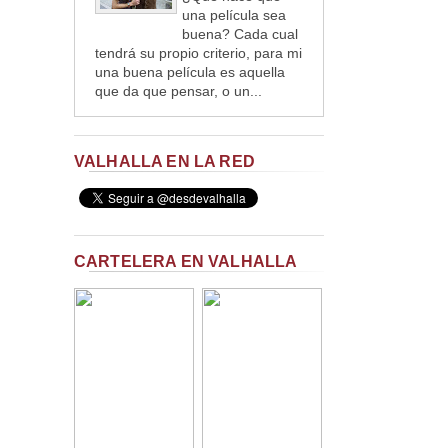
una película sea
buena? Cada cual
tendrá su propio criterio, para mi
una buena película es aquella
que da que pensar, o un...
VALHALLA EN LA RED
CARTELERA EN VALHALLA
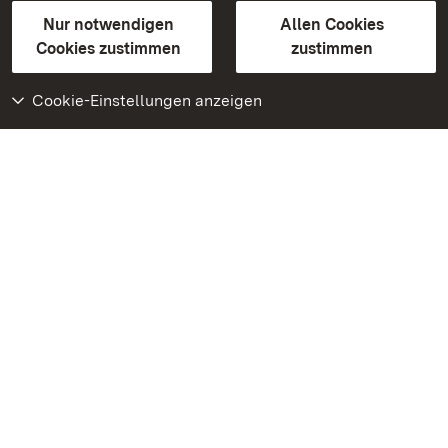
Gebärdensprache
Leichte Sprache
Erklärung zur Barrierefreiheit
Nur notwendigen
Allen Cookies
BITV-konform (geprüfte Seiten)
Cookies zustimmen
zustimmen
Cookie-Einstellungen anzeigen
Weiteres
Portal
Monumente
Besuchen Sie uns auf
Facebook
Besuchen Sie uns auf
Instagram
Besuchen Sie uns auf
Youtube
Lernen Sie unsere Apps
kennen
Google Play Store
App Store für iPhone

● ● ● ● ●

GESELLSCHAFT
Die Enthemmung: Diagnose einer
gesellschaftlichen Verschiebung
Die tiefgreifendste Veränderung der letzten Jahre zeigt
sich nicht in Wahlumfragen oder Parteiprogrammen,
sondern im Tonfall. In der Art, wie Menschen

● ● ● ● ●

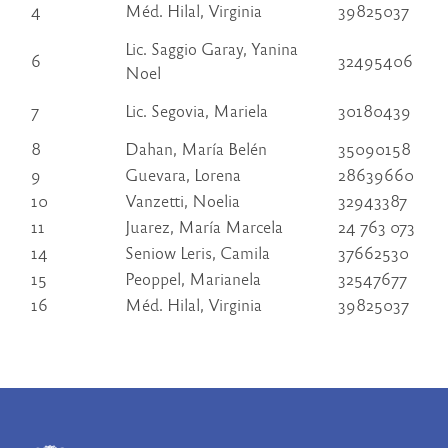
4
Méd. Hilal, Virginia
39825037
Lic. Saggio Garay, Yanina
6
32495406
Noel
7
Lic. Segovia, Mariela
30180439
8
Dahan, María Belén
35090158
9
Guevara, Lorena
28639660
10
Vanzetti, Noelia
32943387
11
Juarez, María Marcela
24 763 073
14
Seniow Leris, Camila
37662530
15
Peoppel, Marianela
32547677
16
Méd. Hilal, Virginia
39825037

● ● ● ● ●

WORK INSTRUCTION
Reproduce verbatim only the segment of the listing bounded by the line containing "Leichte Sprache" and the line containing "App Store für iPhone", with both boundary lines included.

EXPECTED OUTPUT
Leichte Sprache
Erklärung zur Barrierefreiheit
Nur notwendigen
Allen Cookies
BITV-konform (geprüfte Seiten)
Cookies zustimmen
zustimmen
Cookie-Einstellungen anzeigen
Weiteres
Portal
Monumente
Besuchen Sie uns auf
Facebook
Besuchen Sie uns auf
Instagram
Besuchen Sie uns auf
Youtube
Lernen Sie unsere Apps
kennen
Google Play Store
App Store für iPhone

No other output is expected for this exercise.